* [Records supplied]
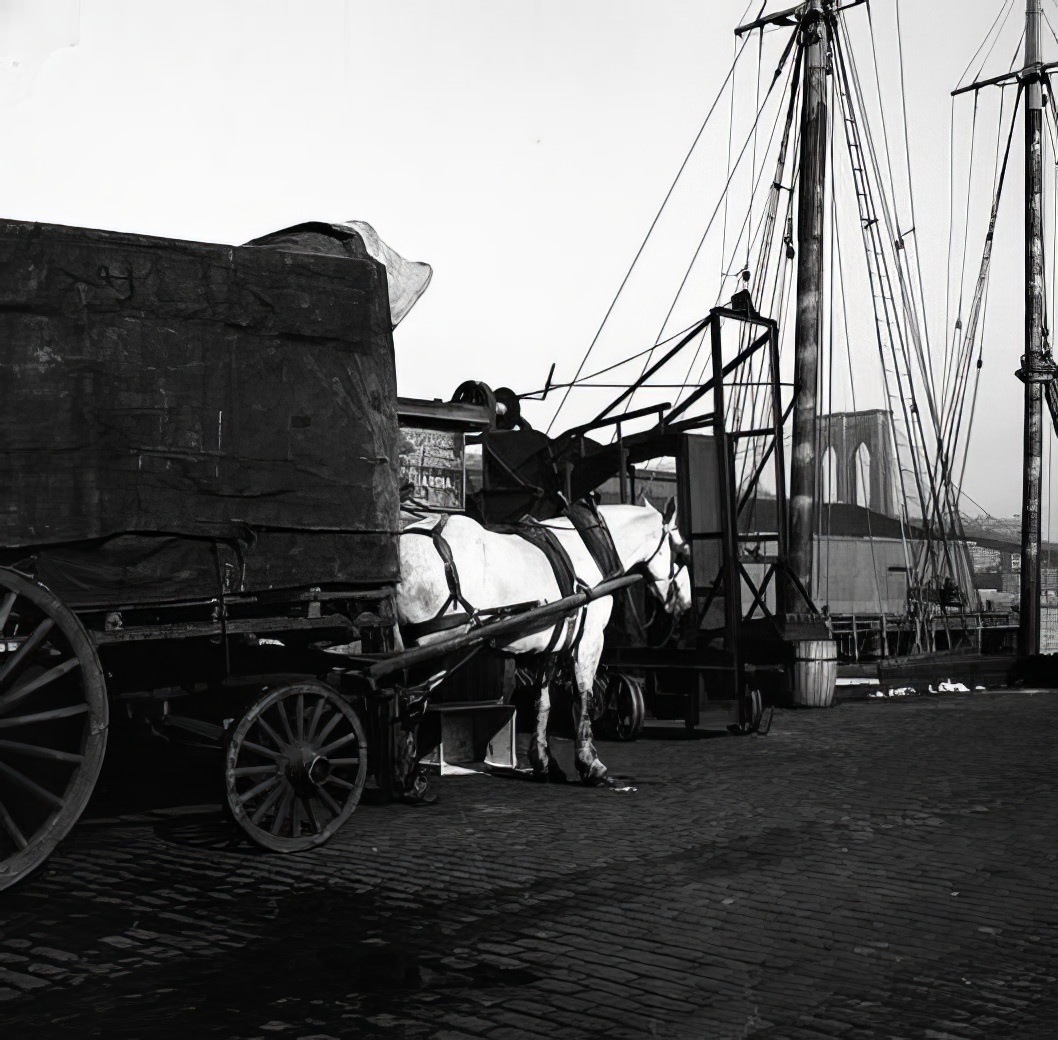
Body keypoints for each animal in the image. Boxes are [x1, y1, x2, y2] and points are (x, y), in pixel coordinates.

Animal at [393, 501, 689, 778]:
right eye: (682, 552)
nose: (685, 603)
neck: (586, 548)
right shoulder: (589, 639)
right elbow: (584, 696)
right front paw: (589, 763)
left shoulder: (551, 646)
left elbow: (542, 702)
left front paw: (544, 760)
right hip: (438, 648)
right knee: (410, 702)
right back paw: (406, 776)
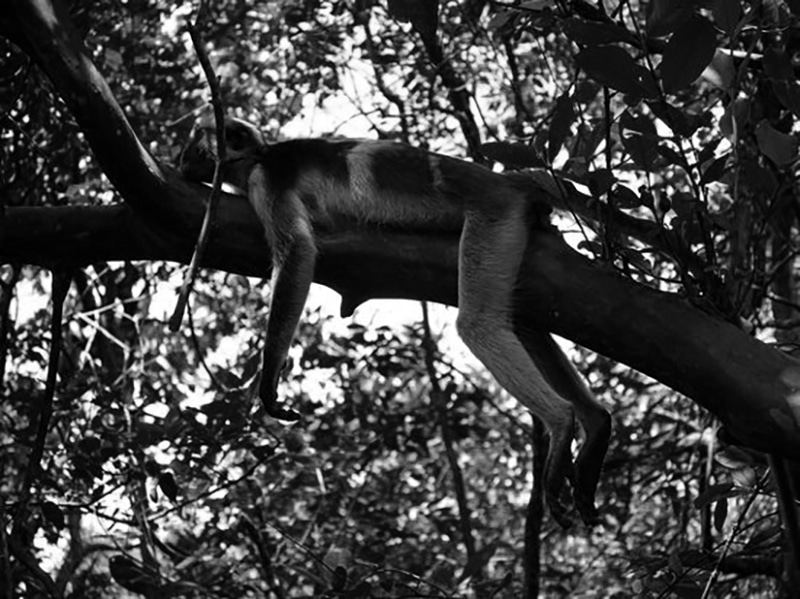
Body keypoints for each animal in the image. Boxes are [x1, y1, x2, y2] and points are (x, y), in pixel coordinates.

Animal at [178, 115, 608, 528]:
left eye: (193, 139)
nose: (180, 157)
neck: (261, 155)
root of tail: (505, 181)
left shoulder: (264, 181)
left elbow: (298, 251)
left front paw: (267, 383)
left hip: (494, 215)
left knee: (479, 324)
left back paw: (561, 421)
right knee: (520, 321)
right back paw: (596, 423)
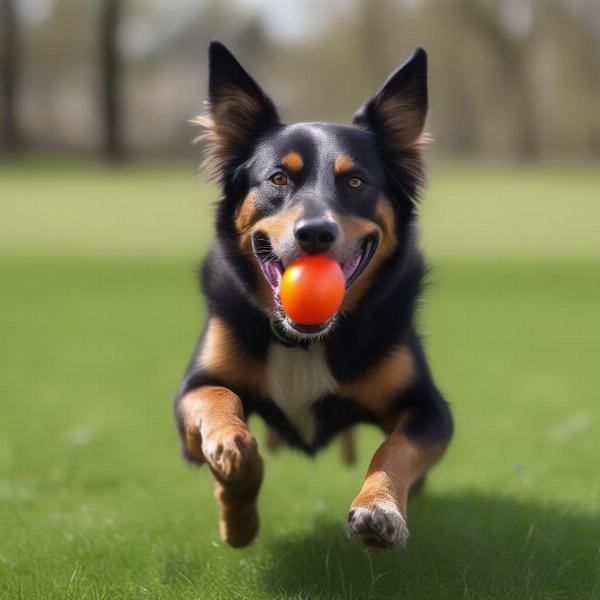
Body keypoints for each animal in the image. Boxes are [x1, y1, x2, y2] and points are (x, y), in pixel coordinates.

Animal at [176, 39, 452, 552]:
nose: (315, 234)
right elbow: (219, 401)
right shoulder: (193, 388)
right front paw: (236, 486)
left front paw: (379, 508)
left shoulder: (430, 409)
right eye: (278, 179)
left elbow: (395, 448)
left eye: (356, 181)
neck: (304, 340)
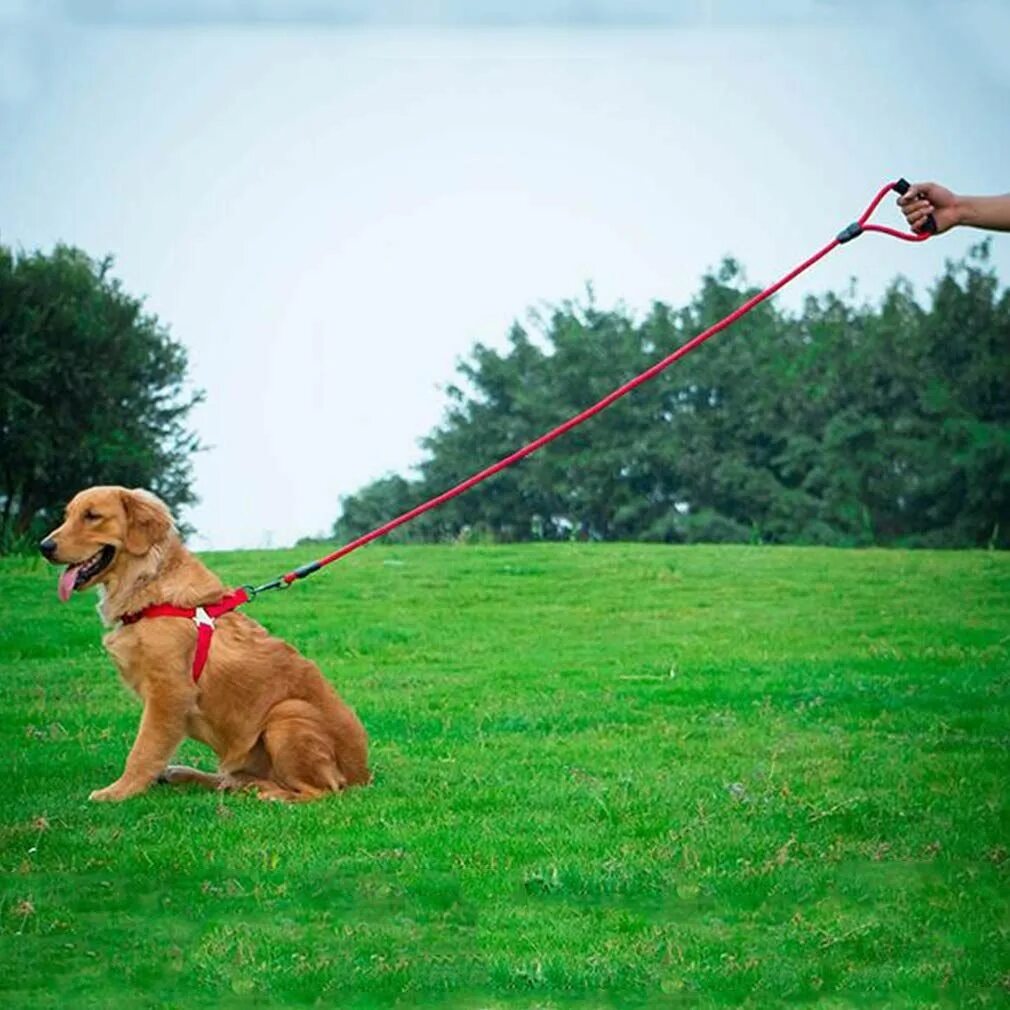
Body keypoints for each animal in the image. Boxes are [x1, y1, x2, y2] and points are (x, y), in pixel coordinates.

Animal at [41, 486, 371, 803]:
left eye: (92, 516)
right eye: (68, 516)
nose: (44, 547)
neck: (151, 589)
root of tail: (363, 776)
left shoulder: (170, 692)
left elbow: (143, 751)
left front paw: (118, 791)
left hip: (287, 713)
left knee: (322, 790)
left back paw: (270, 794)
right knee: (232, 777)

* [Brief] Copy the material above in full and exactly, skipping pictures.

* [Exercise result]
Body keypoints for each animal in the image. Boxes are [x1, y1, x2, y2] and points are (x, y), in pixel coordinates.

Animal at [393, 501, 689, 778]:
right eye: (682, 552)
nose: (685, 603)
neck: (586, 548)
right shoulder: (589, 639)
right elbow: (584, 696)
right front paw: (589, 763)
left shoulder: (551, 646)
left elbow: (542, 702)
left front paw: (544, 760)
right hip: (438, 648)
right knee: (410, 702)
right back paw: (406, 776)
Body keypoints for each animal in the image. Boxes are [x1, y1, x2, y2] and points are (x, y), in pixel coordinates.

Animal at [178, 115, 608, 528]:
left eye: (193, 139)
nose: (180, 157)
neck: (261, 155)
root of tail: (505, 181)
left shoulder: (264, 181)
left elbow: (298, 251)
left front paw: (267, 383)
left hip: (494, 215)
left knee: (479, 324)
left back paw: (561, 421)
right knee: (520, 321)
right back paw: (596, 423)
Body keypoints for each animal in the image. Boxes are [x1, y1, x2, y2] and points are (x, y), in pixel coordinates.

Animal at [176, 39, 452, 552]:
nose: (315, 234)
right elbow: (219, 401)
right shoulder: (193, 388)
right front paw: (236, 486)
left front paw: (379, 508)
left shoulder: (430, 409)
right eye: (278, 179)
left elbow: (395, 448)
left eye: (356, 181)
neck: (304, 340)
Body keypoints for each animal in the image. Boxes are [x1, y1, x2, y2] and points are (x, y), in pixel coordinates.

Animal at [41, 486, 371, 803]:
left eye: (92, 516)
right eye: (68, 516)
nose: (44, 547)
neck: (151, 589)
root of tail: (363, 776)
left shoulder: (170, 692)
left elbow: (143, 751)
left front paw: (118, 791)
left hip: (287, 713)
left knee: (322, 790)
left back paw: (270, 794)
right knee: (232, 777)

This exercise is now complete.